**** Passage ****

A few days ago, Moove-it gave us the chance to meet Harry Roberts, an experienced Front End developer. Harry provides courses to companies such as Google, Etsy, and the BBC. The focus was on improving our Front End skills through a two-day workshop, but the experience gave us more than a bunch of technical skills and knowledge.
Writing CSS is very simple. Learning the language is not a big deal. It takes no more than 2 minutes to write 3 lines of CSS to style an element of the DOM. But, let’s think beyond that. What if the application grows bigger than we had originally expected, at the beginning of the project? Is our code maintainable? What things should we consider in order to write more maintainable and scalable CSS code?
Let’s look at just two technical elements we learned during the workshop.
BEM. Block, Element, Modifier
When building a typical website, the process is based on the assumption that the design and technical specifications for a website do not change over the course of its development. The designer and the developer will work with little or no interaction between them. Typically, we assume that the design is ready before working on the development.
This approach has the following iteration assumptions:
- First, the designer prepares a series of mock-ups visualizing the design of the website.
- Then, based on the mock-ups, a static page is created.
- Last, the developer brings the site to life with the integration with the BackEnd and adding JS logic.

**** Supplied material ****

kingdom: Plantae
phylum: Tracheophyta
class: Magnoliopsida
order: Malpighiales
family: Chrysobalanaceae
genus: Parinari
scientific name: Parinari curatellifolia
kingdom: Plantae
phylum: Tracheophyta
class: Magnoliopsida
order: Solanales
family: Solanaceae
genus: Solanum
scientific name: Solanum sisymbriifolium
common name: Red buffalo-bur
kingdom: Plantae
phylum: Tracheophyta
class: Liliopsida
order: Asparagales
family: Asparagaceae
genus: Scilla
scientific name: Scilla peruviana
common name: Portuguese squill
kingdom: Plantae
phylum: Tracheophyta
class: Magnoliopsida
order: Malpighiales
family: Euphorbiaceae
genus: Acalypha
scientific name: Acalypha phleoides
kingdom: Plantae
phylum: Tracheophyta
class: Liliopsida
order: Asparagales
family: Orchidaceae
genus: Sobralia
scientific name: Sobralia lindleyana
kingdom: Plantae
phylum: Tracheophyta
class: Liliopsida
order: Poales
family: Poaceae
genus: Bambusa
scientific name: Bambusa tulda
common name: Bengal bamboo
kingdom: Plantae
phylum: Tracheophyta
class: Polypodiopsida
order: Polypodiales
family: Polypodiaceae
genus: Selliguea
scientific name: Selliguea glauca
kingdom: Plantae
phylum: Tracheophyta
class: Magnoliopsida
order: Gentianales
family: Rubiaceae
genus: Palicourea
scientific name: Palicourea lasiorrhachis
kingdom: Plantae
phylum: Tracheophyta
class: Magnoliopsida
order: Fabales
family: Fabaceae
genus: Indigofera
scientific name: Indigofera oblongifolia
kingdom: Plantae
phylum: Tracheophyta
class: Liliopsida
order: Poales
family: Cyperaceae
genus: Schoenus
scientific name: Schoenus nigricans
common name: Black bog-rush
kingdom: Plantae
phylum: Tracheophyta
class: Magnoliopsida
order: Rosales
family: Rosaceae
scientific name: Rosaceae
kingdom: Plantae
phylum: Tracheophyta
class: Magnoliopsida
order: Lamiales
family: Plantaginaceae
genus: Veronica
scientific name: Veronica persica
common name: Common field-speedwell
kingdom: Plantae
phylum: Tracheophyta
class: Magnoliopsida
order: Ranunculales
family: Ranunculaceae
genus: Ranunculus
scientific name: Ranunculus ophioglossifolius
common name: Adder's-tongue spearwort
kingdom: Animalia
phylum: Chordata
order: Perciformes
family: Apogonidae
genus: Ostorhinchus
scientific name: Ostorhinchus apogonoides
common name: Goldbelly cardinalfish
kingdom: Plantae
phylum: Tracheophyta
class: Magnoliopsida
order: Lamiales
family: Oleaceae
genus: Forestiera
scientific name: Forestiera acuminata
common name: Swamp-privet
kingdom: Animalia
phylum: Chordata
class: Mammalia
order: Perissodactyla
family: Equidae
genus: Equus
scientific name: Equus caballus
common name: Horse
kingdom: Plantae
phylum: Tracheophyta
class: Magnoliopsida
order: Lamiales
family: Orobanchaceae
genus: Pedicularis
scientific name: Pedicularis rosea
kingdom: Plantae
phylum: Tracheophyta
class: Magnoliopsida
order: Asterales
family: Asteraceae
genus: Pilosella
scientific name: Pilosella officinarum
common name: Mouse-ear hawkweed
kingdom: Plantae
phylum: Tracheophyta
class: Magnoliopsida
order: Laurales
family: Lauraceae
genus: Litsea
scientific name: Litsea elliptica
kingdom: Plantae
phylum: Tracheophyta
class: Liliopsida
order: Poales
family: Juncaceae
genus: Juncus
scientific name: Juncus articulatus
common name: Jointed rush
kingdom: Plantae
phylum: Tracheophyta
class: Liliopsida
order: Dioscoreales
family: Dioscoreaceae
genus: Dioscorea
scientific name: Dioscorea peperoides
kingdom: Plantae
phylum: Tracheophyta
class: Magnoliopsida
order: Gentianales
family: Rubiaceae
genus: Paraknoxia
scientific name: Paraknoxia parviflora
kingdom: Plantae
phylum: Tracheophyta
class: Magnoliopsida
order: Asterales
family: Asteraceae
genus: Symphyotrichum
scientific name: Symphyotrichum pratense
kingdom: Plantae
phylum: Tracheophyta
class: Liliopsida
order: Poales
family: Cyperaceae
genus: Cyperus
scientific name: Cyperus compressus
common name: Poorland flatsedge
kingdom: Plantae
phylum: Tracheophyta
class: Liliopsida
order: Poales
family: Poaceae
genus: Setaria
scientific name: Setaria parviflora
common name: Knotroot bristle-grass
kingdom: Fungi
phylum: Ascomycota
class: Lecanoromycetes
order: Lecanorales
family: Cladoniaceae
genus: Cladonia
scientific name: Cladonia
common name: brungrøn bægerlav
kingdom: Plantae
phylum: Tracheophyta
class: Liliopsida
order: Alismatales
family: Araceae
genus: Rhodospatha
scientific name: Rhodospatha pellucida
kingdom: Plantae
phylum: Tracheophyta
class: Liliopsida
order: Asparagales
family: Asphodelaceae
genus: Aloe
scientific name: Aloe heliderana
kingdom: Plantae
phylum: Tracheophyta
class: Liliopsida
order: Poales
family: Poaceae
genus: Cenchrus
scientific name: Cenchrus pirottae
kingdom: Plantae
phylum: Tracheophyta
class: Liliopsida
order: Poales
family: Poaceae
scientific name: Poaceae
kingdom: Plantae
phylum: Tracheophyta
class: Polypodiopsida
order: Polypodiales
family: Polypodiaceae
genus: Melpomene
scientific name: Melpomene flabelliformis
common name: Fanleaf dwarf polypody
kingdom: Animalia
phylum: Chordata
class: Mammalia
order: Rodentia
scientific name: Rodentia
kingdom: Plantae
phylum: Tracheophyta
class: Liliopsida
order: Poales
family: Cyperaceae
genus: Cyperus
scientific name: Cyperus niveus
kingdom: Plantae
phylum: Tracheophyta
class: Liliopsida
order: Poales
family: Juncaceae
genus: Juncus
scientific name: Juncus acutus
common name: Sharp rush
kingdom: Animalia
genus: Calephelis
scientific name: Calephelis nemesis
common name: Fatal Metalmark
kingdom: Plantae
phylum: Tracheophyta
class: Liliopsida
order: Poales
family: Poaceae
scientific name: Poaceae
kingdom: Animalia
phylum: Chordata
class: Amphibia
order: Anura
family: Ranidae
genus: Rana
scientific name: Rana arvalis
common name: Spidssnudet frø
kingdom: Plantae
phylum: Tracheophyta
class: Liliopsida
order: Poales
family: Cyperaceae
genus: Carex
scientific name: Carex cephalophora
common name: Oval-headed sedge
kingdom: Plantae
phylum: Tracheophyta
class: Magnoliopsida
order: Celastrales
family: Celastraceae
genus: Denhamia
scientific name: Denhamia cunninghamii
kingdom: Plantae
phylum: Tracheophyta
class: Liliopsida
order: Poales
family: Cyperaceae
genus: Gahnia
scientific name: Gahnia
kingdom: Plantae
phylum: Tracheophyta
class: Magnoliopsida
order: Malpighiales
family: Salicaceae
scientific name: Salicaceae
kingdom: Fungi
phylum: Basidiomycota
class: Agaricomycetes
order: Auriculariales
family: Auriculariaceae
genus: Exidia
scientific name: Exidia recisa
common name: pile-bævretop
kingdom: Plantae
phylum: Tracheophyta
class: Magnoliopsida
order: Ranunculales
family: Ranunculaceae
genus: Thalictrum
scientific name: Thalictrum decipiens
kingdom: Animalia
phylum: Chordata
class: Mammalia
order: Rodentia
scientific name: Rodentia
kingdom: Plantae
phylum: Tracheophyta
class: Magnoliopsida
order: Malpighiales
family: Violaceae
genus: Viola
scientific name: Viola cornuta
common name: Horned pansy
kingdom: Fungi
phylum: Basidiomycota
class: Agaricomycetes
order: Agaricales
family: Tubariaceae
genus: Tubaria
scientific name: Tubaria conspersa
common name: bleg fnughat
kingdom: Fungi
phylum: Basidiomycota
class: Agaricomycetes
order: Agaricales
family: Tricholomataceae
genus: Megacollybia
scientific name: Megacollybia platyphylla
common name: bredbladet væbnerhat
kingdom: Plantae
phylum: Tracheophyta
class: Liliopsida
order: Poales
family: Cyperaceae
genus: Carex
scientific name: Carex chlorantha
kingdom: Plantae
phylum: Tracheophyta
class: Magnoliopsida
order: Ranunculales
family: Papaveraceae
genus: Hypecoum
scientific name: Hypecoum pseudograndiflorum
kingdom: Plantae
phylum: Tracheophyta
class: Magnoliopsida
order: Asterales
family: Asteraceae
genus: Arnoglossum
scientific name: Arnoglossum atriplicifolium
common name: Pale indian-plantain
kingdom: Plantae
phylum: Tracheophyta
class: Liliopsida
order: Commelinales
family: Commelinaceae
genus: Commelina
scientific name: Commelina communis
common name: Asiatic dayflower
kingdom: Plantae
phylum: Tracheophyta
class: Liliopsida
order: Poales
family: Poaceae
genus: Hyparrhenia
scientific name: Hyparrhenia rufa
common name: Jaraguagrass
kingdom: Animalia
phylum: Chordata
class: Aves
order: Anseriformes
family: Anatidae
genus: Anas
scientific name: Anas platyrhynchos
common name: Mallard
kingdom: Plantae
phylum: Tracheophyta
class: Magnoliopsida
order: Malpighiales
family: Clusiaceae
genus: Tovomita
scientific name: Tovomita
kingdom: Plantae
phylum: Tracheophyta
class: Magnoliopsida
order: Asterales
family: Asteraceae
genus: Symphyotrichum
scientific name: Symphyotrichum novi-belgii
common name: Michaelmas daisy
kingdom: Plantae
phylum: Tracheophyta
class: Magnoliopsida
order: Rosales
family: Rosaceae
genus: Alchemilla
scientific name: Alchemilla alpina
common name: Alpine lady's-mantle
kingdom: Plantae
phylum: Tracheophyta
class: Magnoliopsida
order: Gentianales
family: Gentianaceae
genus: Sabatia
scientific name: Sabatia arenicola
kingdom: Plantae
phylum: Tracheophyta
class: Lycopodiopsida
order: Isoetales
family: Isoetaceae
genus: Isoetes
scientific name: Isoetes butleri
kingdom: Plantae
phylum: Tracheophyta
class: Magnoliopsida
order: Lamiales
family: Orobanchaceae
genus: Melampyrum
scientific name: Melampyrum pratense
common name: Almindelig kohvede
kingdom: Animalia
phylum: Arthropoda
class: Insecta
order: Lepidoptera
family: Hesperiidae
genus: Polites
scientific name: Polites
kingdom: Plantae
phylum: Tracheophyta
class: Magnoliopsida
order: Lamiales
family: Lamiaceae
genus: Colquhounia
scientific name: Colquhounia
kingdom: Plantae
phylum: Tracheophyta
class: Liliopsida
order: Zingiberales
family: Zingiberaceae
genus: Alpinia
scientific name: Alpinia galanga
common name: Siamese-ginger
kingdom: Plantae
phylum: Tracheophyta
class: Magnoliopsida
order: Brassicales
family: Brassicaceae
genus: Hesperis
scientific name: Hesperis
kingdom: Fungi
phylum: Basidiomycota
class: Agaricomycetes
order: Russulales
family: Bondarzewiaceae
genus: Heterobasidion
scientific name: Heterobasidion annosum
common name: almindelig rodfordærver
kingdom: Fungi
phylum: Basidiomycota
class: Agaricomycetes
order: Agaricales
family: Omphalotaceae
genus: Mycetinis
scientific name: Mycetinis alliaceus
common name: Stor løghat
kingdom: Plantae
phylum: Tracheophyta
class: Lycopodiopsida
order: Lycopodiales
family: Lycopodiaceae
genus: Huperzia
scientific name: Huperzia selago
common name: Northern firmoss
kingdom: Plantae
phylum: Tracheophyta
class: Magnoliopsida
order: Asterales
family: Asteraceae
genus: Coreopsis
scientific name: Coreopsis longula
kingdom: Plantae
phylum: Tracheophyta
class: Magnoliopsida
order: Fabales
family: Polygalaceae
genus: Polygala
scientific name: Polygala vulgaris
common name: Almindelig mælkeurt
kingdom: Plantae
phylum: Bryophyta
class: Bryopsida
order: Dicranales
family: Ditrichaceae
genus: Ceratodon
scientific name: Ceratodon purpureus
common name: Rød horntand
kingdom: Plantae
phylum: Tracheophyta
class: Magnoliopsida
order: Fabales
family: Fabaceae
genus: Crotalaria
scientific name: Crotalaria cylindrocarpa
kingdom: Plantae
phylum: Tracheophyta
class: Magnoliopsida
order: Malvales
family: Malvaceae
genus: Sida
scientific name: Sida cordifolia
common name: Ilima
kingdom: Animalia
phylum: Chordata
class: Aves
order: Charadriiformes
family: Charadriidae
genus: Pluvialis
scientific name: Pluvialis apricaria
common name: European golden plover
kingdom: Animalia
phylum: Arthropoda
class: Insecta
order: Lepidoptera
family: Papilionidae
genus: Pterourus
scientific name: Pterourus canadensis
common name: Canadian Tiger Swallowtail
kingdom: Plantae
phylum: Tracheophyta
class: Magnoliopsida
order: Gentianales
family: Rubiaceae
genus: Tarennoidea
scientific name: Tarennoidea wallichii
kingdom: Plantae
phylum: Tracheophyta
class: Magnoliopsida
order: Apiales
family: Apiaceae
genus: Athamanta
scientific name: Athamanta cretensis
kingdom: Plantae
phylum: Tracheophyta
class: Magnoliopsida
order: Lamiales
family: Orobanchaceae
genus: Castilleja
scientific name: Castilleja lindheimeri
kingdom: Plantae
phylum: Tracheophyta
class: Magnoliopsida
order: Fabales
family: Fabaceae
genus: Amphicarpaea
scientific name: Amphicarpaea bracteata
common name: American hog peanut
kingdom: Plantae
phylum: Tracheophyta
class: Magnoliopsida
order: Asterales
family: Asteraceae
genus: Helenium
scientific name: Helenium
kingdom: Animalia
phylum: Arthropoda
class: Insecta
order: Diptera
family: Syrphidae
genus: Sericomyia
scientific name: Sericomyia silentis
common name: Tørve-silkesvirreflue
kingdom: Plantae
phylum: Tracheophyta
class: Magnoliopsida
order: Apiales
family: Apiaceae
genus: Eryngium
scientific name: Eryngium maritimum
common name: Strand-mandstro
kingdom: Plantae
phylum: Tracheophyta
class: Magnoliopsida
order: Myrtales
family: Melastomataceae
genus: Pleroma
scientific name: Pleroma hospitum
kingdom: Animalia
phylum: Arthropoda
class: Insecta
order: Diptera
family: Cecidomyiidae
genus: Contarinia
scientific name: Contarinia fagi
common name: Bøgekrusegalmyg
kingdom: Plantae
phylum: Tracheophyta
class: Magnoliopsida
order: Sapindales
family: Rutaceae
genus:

****

What the task requires: According to the article, which companies does Harry Roberts give courses to? The items have no connection to the article.

Exercise answer: Google, Etsy, and the BBC.